[PASSAGE SHOWN]:
— start —

Broadcasters are already facing a
spectrum-reclamation push rooted in the FCC's national broadband plan. But ACA,
which is currently battling some broadcasters over retransmission consent
issues, tells the FCC that the government's interest in rollout of high-speed
Internet might also be served by "a comprehensive review of whether the
must-carry rules and regulations still serve the public interest."

In a Dec. 11 letter to FCC Chairman Julius
Genachowski, ACA President Matt Polka suggested that since a number of existing
rules are on the table in the broadband review, the must-carry rules should be
there too.

Cable operators have long argued that the
must-carry rules, which require them to carry a broadcast signal if a station
elects not to pursue retransmission consent deals, is a government thumb on the
scale of those negotiations and one that reduces the bandwidth they have
available for other services.
"Such a review [of must-carry] would be
particularly timely now given that an easing or removal of these carriage
obligations would free up bandwidth on cable systems that operators could
re-purpose for broadband," Polka argues. "Using the DOCSIS 3.0 standard, cable
operators could offer Internet speeds as fast as 100 Mbps with minimal upgrades
to their existing plants through a process called channel bonding. However,
channel bonding requires a minimum of four analog channels to be set aside for
broadband service, which is approximately the number of stations in a television
market that cable systems carry pursuant to the must-carry
rules."

ACA's letter came as National Association of Broadcasters urged stations to take
to the airwaves to portray the broadband plan's potential designs on their
spectrum as a direct assault on free over-the-air TV.

— end —

[INFORMATION SHOWN]:
— start —

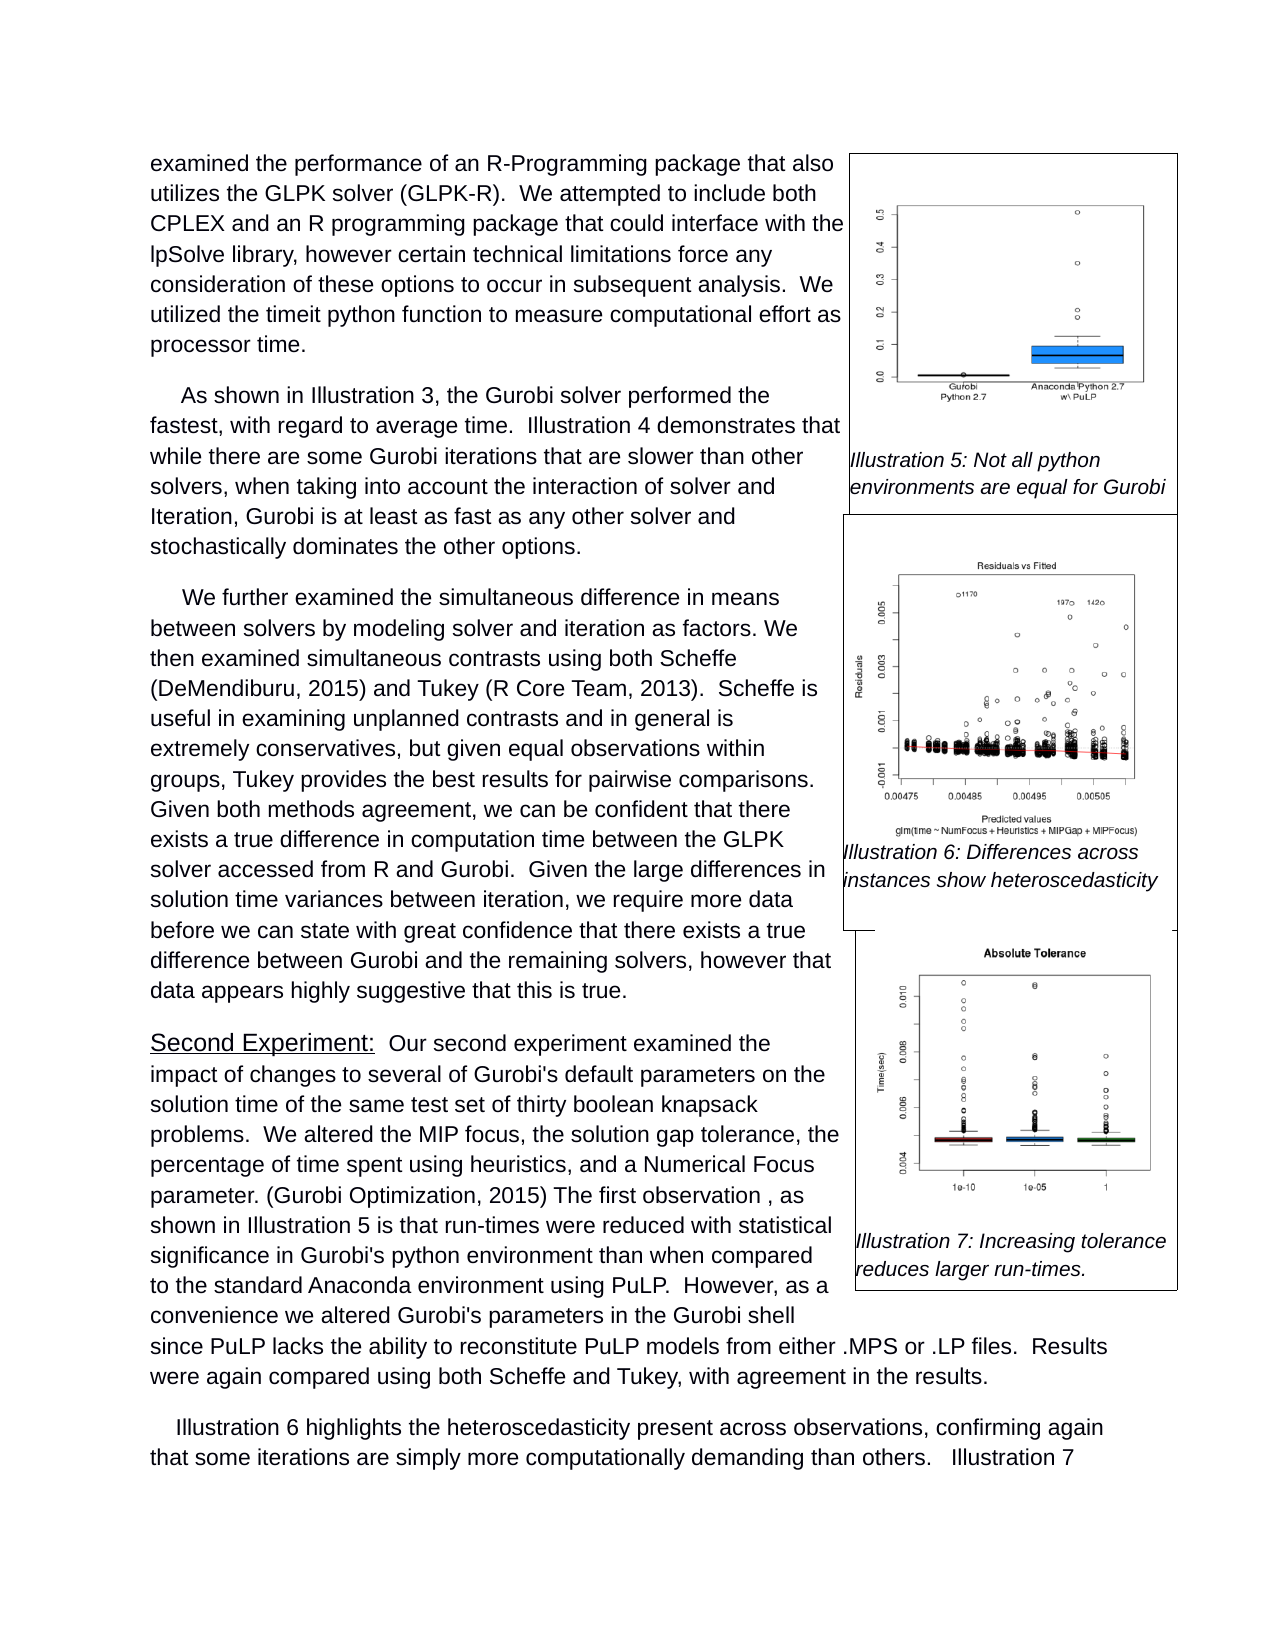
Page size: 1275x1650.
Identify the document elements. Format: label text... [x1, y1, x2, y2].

— end —

Reproduce, word for word, the part of the passage on must-carry rules and broadband starting with "Cable operators have" and going on through "for other services.".

Cable operators have long argued that the
must-carry rules, which require them to carry a broadcast signal if a station
elects not to pursue retransmission consent deals, is a government thumb on the
scale of those negotiations and one that reduces the bandwidth they have
available for other services.